Mean absolute deviation
* The mean of the absolute values of the deviations from the mean. (l1-norm, Manhattan norm)
* Take the absolute values of the deviations
$$
\{2, 1, 1\}
$$
* their average is
$$
\frac{2 + 1 + 1}{3} = 1.33\
$$
* Formula
$$
\text{Mean absolute deviation} = \frac{\sum_{i=1}^{n} |x_i - \bar{x}|}{n}
$$


Variance
* The sum of squared deviations from the mean divided by the number of observations minus 1. (mean-squared error)
* Formula
$$
\text{Variance} = s^2 = \frac{\sum_{i=1}^{n} (x_i - \bar{x})^2}{n-1}
$$

Standard deviation
* The square root of the variance.
* Formula
$$
s = \sqrt{\frac{\sum_{i=1}^{n} (x_i - \bar{x})^2}{n-1}}
$$
* The standard deviation is the same scale as the original data.
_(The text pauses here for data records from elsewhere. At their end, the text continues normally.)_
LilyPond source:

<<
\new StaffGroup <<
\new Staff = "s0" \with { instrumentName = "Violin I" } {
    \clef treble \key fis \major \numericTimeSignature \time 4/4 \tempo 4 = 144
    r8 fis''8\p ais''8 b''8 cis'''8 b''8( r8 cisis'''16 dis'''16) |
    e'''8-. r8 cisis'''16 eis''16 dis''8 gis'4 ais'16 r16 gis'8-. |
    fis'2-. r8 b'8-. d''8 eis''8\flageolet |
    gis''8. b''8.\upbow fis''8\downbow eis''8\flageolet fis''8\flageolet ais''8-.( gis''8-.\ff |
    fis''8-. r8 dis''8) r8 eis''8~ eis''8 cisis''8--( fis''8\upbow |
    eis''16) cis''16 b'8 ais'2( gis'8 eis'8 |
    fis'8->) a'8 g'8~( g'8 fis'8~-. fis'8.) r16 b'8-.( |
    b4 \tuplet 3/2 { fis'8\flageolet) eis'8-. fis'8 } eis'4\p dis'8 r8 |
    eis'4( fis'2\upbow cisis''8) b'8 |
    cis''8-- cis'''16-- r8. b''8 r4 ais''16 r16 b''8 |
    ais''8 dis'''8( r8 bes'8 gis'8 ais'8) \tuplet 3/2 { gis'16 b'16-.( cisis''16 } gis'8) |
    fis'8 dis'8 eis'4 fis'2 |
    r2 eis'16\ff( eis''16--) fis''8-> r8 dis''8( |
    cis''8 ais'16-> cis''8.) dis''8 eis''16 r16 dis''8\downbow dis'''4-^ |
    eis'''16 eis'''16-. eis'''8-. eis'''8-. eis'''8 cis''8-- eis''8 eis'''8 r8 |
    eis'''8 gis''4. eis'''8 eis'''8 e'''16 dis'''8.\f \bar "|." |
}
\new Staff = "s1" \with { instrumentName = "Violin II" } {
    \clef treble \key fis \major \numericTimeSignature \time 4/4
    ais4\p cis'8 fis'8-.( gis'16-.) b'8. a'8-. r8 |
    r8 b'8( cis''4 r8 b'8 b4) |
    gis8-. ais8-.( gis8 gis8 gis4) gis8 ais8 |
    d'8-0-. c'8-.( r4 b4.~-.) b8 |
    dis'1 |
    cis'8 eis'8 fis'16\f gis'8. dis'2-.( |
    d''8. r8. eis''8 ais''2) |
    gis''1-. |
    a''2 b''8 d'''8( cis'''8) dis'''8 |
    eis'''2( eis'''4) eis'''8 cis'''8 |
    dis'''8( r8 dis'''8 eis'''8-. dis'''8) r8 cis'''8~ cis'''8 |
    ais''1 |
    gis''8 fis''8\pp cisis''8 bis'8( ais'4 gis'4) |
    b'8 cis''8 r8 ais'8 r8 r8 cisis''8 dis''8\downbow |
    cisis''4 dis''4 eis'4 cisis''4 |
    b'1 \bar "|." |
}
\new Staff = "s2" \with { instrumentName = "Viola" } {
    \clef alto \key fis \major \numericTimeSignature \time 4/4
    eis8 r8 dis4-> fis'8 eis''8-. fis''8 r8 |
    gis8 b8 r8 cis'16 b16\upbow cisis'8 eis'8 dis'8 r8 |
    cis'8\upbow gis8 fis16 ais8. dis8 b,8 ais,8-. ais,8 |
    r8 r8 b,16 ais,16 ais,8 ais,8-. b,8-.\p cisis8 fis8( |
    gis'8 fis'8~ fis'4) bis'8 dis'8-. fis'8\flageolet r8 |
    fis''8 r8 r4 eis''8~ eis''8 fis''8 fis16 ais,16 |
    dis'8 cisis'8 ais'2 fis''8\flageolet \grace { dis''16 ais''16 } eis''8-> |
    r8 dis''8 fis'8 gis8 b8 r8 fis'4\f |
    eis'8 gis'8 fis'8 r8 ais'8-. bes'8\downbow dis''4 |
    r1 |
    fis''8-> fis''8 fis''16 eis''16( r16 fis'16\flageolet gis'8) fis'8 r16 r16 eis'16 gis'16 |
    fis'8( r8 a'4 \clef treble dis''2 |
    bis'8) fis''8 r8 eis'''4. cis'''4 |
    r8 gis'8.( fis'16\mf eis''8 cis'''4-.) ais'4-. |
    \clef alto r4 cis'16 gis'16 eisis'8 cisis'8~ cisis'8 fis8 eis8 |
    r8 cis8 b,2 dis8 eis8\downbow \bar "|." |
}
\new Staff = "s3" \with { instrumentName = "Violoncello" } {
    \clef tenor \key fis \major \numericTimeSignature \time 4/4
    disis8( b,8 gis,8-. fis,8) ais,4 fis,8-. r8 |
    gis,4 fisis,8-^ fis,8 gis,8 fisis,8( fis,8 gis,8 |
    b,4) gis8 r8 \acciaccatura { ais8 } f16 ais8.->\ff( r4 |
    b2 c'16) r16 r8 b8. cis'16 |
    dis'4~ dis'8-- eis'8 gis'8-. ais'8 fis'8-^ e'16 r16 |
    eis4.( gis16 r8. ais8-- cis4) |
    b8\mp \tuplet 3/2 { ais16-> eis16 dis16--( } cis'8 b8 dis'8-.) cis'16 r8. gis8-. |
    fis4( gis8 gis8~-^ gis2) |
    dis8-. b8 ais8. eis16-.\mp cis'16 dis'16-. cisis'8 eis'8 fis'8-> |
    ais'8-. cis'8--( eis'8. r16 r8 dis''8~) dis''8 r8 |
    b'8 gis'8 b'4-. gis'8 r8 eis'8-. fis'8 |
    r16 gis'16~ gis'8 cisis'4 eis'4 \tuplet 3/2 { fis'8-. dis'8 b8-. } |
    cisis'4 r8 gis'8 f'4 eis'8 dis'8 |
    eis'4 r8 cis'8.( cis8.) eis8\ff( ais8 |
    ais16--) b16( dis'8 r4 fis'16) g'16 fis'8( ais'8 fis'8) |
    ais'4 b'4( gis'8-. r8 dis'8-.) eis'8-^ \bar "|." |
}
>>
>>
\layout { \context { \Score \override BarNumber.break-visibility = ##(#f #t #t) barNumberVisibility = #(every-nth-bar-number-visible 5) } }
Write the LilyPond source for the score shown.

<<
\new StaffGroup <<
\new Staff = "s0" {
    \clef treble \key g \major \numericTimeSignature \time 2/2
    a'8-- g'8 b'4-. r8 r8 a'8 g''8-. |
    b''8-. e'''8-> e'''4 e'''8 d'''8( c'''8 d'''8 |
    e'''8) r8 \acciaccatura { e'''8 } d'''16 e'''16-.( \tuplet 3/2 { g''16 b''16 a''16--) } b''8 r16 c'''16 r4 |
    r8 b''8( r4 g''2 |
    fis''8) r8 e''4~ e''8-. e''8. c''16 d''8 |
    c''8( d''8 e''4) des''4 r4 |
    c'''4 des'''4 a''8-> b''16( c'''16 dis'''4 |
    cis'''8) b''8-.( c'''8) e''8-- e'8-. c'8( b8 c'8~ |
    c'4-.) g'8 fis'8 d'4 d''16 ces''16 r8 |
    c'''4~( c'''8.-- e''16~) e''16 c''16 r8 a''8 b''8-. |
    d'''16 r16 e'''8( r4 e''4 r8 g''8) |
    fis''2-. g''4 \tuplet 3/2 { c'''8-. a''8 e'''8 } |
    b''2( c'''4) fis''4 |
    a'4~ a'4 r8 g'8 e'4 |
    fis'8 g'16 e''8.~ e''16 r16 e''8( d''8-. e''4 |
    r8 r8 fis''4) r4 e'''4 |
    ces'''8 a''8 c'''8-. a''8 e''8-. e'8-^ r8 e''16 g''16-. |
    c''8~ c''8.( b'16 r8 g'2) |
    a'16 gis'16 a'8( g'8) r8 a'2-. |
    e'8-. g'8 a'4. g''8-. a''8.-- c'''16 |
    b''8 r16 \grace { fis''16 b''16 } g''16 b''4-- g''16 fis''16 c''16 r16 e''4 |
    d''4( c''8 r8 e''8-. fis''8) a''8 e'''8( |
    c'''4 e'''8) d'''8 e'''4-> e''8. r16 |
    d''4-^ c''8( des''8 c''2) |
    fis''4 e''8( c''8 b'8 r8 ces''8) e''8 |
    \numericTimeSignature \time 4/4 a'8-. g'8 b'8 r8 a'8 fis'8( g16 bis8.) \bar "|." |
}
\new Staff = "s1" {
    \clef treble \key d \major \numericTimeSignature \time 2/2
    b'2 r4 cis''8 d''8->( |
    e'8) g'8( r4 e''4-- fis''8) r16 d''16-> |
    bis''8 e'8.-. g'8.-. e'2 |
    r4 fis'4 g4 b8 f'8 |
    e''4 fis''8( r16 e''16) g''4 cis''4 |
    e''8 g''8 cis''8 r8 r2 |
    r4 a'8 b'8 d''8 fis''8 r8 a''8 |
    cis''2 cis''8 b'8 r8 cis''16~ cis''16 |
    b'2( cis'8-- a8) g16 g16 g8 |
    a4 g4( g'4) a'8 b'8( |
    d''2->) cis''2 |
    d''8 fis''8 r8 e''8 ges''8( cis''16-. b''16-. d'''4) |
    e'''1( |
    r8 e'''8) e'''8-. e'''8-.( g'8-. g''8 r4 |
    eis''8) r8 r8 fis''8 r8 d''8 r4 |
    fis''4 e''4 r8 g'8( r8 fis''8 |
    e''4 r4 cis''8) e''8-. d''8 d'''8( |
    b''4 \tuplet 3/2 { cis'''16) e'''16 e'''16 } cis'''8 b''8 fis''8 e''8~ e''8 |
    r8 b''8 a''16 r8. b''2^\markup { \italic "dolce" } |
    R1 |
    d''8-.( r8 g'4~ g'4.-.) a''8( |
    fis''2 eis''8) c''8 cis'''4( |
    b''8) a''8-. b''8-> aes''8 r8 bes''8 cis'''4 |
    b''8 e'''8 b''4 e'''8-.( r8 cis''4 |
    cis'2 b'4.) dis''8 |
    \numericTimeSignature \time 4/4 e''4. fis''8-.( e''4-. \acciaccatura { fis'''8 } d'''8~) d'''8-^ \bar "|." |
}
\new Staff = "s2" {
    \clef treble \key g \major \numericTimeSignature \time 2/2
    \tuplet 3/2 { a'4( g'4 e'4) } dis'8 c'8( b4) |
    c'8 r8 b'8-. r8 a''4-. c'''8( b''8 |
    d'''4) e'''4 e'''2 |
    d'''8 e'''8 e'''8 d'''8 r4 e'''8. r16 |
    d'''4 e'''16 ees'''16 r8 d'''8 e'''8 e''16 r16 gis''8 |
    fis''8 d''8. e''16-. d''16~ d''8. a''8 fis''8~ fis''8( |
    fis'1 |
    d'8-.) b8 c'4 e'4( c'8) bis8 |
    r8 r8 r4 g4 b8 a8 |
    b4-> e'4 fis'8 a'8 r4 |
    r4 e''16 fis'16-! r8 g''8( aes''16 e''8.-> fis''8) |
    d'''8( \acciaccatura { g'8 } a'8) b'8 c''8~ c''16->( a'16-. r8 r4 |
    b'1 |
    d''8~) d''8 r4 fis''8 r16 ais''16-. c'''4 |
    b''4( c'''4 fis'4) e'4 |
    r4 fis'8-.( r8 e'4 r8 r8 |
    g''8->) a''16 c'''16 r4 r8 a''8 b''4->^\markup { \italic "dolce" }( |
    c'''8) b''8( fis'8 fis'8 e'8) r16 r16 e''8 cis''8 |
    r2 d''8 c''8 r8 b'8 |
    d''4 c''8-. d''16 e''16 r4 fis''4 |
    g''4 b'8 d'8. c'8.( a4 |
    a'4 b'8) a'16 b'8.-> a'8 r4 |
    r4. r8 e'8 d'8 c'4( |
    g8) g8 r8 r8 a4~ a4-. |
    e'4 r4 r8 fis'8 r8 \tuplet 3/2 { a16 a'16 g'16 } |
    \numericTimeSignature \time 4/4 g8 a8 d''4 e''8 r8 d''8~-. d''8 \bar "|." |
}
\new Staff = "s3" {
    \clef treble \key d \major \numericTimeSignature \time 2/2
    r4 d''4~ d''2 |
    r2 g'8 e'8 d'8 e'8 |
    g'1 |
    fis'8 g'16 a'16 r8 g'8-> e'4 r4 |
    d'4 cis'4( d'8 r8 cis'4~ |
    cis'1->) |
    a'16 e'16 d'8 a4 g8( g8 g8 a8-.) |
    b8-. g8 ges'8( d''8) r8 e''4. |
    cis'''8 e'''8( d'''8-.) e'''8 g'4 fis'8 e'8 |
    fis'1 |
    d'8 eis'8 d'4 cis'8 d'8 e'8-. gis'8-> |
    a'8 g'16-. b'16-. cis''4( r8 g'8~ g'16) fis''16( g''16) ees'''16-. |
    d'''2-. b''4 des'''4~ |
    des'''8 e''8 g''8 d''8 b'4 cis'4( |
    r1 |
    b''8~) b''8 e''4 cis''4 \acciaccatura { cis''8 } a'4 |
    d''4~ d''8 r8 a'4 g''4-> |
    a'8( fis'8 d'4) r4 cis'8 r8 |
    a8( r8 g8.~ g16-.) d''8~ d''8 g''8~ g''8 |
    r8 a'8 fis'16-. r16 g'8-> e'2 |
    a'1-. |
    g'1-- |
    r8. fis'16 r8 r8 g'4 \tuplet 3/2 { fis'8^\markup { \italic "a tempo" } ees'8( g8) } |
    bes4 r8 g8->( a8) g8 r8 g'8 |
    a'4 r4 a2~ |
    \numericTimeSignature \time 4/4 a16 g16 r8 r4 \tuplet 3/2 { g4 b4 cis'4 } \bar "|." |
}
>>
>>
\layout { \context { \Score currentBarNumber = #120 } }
Median absolute deviation from the median
* The median of the absolute values of the deviations from the median.
* Formula
$$
\text{Median absolute deviation} = \text{median}(|x_1 - \text{median}, |x_2 - \text{median}, \ldots, |x_n - \text{median}|)
$$
* The MAD is not influenced by extreme values.

In [11]:
standard_deviation = gym['Weight (kg)'].std()
iqr = gym['Weight (kg)'].quantile(0.75) - gym['Weight (kg)'].quantile(0.25)
mad = robust.scale.mad(gym['Weight (kg)'])
print(standard_deviation)
print(iqr)
print(mad)

21.20750049840716
27.9
19.866869727975075


* the standard deviation is almost twice as large as the MAD due to the influence of the extreme values.

Range
* The difference between the largest and the smallest value in a data set.

Order statistics
* Metrics based on thw data values sorted from smallest to biggest. (ranks)

Percentile
* The value such P percent of the values take on this value or less and (100 - P) percent take on this value or more. (quantile)

Interquartile range
* The difference between the 75th percentile and the 25th percentile. (IQR)
* Take this set of numbers
$$
\{3,1,5,3,6,7,2,9\}
$$
* We sort them
$$
\{1,2,3,3,5,6,7,9\}
$$
* The 25th percentile is at 2.5 and the 75th percentile is at 6.5. So, the IQR is 6.5 - 2.5 = 4.